LENNOX, Charles, Earl of March (1791-1860).
Available from Boydell and Brewer
Family and Education
b. 3 Aug. 1791, 1st s. of Charles Lennox*, 4th Duke of Richmond, by Lady Charlotte Gordon, da. of Alexander, 4th Duke of Gordon [S]; bro. of Lord John George Gordon Lennox*. educ. Westminster until 1809; Trinity, Dublin 1809. m. 10 Apr. 1817, Lady Caroline Paget, da. of Henry William Paget*, 1st Mq. of Anglesey, 5s. 5da. suc. fa. as 5th Duke of Richmond 28 Aug. 1819; KG 12 May 1829. Took additional surname of Gordon before Lennox when suc. to estates of his maternal uncle, George Gordon*, 5th Duke of Gordon [S], 9 Aug. 1836.
Postmaster-gen. Nov. 1830-May 1834; PC 22 Nov. 1830.
Ensign, 8 garrison batt. 1809; lt. 13 Drag. 1810; capt. 92 Ft. 1812; capt. 52 Ft. 1813, brevet maj. 1815, lt.-col. 1816; a.d.c. to Wellington in the Peninsula 1810-14, to Prince of Orange at Waterloo 1815; capt. commdt. Goodwood vol. horse 1817; col. Suss. militia 1819-d.; militia a.d.c. to King William IV 1832-7, to Queen Victoria 1837-d.
High steward, Chichester 1819-d.; vice-adm. Suss. 1831; ld. lt. Suss. 1835-d.
As early as December 1806 March’s father anticipated that he should stand for the county (Sussex) when he was of age. He was 18 when Lord Egremont informed Richmond that his brother Charles Wyndham wished to retire from the county representation, which augured well for him provided that there was no election for another three years. Meanwhile he joined his regiment in the Peninsula, July 1810. Wellington, who made him one of his secretaries before the year was out, wrote, ‘He is really the finest and best disposed fellow I ever saw’. He remained with Wellington throughout the war and afterwards served at Waterloo.1
March was at home in time for the general election of 1812 and just of age, but his father, still viceroy of Ireland, changed his plan. There was a vacancy on his interest at Chichester, which would certainly be contested if March were not his candidate: so, at least, his friends informed him. March, who was in Ireland with his father, was told to arrive at Chichester on 25 Sept. On 20 Sept. his father wrote ‘I will send March off in time. His going will be a signal of the dissolution so I will not send him sooner than is necessary.’ Egremont, disappointed at Richmond’s giving up the county, substituted Walter Burrell* for March and would not promise to support March in future, when his father hinted that he would offer for the county once Chichester was not ‘the great object’. Burrell resented being a locum tenens for March, but Richmond refused to guarantee that he would not sponsor his son in due course. To complete the general dissatisfaction, March’s election for Chichester went so smoothly that Richmond was convinced that he had been unnecessarily alarmed about it and might have kept his son in the running for the county.2
His military career kept March away from Westminster until the session of 1816 when, as anticipated in 1812, he proved a government supporter. He mustered for them on critical divisions for the remainder of that Parliament. In 1818 he was content to be re-elected for Chichester. He took leaves of absence in March and May 1819, but rallied to ministers against Tierney’s censure motion, 18 May. On 21 June, however, he was in the minority against the foreign enlistment bill. Two months later his father died in Canada.

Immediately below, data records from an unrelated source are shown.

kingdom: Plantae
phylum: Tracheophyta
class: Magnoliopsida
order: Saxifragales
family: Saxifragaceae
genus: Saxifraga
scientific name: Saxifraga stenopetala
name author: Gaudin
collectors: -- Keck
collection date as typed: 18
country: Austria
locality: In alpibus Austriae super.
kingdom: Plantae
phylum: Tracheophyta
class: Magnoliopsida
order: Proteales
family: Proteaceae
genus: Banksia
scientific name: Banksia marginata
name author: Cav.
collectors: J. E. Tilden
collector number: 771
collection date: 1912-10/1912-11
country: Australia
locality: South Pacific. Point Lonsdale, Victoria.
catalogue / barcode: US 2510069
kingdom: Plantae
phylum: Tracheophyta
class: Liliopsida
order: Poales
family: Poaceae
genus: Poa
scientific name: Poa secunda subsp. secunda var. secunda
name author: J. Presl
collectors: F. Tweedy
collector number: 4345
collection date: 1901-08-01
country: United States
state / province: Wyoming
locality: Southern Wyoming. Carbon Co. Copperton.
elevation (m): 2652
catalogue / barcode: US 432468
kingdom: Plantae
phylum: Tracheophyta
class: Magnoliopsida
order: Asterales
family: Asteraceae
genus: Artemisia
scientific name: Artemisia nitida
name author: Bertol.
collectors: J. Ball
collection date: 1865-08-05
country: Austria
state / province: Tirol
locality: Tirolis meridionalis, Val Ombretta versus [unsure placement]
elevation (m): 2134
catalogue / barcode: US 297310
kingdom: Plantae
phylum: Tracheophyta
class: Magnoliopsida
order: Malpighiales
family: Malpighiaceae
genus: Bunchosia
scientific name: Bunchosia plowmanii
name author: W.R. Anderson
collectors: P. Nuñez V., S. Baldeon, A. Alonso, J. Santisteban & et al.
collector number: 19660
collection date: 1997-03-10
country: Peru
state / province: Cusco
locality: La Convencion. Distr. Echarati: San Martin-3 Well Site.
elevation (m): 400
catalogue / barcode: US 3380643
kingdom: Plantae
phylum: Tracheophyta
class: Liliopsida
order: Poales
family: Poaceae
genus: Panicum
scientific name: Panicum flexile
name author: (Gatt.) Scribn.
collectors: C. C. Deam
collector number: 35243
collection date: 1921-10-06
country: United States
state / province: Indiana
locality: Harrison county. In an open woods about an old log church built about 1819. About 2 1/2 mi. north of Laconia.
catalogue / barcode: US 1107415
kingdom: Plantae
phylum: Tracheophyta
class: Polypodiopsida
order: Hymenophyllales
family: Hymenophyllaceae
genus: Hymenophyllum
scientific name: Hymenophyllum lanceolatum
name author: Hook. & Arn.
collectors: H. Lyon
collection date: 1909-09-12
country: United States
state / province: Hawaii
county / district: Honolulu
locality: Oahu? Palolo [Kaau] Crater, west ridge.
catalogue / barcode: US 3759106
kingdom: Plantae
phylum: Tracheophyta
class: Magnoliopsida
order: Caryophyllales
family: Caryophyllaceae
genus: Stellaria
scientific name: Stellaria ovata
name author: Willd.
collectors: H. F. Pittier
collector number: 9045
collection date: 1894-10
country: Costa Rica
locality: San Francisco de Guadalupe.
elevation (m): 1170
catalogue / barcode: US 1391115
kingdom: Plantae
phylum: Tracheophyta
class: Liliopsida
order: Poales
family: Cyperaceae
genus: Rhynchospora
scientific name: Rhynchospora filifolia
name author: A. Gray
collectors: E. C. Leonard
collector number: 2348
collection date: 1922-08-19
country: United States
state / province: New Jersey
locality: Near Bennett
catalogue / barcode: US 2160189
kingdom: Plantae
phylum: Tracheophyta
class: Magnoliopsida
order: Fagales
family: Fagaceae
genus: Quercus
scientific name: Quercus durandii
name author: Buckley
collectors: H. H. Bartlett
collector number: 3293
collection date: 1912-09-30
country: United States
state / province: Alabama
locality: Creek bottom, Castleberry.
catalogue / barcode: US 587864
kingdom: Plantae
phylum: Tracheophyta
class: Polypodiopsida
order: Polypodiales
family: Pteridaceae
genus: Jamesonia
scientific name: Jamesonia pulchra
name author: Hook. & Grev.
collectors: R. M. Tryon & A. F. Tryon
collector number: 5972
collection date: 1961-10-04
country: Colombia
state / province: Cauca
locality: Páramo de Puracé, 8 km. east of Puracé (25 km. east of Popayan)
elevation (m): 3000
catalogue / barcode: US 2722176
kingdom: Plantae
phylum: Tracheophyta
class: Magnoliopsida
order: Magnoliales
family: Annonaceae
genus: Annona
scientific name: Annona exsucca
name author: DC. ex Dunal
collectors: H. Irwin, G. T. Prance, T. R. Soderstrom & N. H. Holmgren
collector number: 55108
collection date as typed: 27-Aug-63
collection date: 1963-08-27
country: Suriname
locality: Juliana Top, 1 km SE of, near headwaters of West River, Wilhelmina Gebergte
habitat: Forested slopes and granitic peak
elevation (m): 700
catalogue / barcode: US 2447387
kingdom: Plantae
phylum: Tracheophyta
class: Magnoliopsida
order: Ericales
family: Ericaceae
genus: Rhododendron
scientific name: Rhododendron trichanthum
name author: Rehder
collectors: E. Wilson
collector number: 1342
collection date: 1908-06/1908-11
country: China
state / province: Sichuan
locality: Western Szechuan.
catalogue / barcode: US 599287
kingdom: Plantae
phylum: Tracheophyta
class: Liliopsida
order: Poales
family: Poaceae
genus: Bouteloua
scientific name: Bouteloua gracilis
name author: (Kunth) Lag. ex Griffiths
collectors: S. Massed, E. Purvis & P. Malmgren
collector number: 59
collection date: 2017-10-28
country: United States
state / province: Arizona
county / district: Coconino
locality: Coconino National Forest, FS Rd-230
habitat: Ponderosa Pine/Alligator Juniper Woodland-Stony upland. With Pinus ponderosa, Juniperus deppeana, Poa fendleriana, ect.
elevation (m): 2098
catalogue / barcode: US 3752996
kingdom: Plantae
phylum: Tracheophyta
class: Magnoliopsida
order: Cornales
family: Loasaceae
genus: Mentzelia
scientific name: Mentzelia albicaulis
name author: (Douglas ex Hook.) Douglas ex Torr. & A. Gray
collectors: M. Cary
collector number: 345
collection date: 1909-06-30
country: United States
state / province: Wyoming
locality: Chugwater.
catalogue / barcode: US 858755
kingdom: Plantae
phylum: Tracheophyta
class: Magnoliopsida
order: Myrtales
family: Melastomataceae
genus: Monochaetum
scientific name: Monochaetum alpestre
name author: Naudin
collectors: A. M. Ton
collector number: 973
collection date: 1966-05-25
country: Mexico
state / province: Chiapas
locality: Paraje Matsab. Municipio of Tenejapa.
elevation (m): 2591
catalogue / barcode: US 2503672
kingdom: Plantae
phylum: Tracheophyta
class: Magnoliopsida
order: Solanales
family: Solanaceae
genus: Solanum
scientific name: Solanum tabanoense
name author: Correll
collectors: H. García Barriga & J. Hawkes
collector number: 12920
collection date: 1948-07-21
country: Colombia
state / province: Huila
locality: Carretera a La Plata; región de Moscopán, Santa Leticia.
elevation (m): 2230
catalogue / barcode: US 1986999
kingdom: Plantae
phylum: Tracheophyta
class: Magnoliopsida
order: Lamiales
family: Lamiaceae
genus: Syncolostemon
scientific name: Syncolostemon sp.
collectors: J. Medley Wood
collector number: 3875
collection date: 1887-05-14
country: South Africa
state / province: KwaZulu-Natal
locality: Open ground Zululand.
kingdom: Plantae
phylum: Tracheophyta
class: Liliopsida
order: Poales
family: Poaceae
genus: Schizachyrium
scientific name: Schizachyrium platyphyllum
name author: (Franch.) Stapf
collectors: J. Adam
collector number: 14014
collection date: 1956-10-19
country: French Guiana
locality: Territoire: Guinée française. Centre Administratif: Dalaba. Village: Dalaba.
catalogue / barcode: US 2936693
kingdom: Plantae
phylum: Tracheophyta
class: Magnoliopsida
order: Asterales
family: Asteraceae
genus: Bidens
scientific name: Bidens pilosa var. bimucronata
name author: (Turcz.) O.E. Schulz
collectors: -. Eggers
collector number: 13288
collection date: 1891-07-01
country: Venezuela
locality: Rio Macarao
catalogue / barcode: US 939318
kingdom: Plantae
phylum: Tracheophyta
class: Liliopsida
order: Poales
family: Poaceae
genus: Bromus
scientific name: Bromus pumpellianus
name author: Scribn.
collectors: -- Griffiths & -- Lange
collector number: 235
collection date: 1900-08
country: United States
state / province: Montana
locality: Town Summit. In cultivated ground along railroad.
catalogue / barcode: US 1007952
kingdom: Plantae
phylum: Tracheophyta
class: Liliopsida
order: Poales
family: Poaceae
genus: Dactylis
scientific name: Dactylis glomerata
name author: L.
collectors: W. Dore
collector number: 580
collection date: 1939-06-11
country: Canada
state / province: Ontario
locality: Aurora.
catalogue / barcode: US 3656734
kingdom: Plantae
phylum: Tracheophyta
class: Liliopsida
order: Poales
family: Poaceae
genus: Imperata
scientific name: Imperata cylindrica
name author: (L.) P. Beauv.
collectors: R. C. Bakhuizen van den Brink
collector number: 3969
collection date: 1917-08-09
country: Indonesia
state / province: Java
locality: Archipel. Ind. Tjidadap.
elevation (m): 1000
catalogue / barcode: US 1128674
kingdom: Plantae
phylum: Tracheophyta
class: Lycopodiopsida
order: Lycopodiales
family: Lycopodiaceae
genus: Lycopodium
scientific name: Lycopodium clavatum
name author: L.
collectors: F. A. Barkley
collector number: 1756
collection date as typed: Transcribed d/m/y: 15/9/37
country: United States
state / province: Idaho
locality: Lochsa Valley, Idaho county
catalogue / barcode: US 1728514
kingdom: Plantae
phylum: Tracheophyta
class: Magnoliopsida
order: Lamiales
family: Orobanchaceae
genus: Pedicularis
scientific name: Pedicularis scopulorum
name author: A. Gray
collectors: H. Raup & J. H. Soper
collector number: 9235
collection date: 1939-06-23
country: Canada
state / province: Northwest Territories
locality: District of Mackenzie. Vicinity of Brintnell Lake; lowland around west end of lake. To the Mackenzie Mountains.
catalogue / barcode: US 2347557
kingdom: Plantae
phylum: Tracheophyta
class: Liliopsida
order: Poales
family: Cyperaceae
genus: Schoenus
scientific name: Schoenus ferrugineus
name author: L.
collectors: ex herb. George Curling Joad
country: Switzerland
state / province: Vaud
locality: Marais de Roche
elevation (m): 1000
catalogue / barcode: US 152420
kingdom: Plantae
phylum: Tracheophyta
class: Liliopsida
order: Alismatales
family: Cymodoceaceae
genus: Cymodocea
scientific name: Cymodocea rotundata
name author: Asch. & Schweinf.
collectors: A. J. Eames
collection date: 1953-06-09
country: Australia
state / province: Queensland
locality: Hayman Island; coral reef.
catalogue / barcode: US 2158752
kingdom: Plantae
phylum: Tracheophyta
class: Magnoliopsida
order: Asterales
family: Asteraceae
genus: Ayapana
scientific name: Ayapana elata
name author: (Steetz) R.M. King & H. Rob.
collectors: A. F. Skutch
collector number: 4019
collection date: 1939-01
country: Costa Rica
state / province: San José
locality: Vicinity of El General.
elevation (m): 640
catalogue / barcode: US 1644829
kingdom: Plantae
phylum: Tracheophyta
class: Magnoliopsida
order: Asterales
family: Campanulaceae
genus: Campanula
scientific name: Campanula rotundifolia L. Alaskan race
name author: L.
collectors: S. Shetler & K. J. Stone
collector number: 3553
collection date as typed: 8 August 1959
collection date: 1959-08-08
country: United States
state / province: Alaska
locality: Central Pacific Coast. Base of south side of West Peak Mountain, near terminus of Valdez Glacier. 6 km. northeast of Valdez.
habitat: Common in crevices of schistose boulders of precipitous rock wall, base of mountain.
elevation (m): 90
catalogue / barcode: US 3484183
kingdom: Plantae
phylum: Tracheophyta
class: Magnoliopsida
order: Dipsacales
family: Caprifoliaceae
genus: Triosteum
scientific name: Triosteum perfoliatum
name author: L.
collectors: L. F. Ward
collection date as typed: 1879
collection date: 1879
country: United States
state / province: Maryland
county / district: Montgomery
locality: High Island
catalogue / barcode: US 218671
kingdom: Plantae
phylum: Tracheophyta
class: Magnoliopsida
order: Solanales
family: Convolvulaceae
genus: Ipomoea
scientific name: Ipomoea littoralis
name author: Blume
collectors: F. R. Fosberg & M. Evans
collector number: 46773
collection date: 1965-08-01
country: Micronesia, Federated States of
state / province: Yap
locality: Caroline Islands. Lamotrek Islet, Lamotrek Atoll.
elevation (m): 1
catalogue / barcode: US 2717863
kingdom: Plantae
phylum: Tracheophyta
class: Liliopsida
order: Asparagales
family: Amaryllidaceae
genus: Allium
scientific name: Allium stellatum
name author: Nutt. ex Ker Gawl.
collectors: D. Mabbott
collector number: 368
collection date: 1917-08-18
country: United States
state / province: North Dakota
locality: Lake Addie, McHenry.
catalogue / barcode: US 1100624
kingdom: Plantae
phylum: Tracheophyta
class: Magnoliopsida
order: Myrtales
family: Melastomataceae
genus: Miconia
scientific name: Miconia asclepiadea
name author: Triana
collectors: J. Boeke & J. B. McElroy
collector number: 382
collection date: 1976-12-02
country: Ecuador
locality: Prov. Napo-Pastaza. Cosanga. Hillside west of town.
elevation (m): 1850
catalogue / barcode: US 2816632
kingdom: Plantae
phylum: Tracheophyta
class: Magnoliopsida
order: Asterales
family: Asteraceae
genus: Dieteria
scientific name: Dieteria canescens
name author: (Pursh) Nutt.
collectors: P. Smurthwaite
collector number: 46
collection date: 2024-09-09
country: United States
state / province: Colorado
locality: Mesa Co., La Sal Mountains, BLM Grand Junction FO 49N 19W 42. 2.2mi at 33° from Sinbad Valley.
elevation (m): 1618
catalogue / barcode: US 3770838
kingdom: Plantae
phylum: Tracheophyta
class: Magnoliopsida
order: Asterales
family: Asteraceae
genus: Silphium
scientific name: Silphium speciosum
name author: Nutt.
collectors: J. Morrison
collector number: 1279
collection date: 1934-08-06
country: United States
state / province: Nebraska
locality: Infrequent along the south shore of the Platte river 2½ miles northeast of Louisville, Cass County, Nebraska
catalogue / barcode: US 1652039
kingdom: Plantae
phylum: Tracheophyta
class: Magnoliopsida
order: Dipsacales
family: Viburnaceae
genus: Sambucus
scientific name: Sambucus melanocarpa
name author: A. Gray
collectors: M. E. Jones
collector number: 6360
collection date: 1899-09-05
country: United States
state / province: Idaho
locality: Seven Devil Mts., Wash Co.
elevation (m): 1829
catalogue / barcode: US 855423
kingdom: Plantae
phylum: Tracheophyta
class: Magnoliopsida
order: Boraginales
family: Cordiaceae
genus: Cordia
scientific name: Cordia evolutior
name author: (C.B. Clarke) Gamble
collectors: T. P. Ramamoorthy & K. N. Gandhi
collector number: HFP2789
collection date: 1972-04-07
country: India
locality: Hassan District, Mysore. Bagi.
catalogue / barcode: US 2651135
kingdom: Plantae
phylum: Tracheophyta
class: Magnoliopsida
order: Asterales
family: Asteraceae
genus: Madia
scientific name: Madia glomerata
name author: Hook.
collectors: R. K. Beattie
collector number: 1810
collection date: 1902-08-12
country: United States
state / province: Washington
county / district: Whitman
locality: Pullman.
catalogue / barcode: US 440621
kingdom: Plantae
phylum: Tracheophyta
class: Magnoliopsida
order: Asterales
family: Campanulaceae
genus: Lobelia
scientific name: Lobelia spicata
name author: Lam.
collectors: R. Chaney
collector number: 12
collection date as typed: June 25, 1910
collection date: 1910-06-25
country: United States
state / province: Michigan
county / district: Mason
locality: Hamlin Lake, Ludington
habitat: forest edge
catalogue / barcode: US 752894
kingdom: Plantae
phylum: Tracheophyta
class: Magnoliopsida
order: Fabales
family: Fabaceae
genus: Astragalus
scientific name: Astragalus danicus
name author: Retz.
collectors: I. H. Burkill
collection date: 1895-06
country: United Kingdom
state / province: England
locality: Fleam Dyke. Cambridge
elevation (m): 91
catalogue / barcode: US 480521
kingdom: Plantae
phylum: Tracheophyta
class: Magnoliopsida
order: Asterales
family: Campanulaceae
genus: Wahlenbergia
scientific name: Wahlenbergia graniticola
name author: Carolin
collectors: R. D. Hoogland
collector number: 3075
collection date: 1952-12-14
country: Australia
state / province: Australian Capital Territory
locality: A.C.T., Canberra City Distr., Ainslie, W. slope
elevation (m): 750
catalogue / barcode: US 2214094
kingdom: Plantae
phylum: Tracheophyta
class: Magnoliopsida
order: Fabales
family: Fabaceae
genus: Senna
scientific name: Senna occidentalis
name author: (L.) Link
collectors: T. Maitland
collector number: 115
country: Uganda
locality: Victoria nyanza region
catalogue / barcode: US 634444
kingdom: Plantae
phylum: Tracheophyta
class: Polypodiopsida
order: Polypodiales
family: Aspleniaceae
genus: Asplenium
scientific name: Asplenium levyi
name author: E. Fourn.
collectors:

Although tradition has him rising once or twice in connection with the Game Laws, he seems to have said nothing at all worth recording during his seven years in the House of Commons.3
In the Lords he developed into a high Tory. He died 21 Oct. 1860.
Ref Volumes: 1790-1820
Authors: Arthur Aspinall / R. G. Thorne
- 1. Petworth House mss, Richmond to Egremong, 29 Dec. 1806; NLI, Richmond mss 69/1254, 1256; Wellington Supp. Despatches, vi. 552, 564; vii. 2, 416; viii. 216; ix. 468.
- 2. Richmond mss 69/1230, 1232a, 1251, 1253, 1258-60; 70/1297, 1301-2; 72/1592; Petworth House mss, Richmond to Egremont, 2 Nov. 1812.
- 3. Kirby, The English Country Gentleman, 119.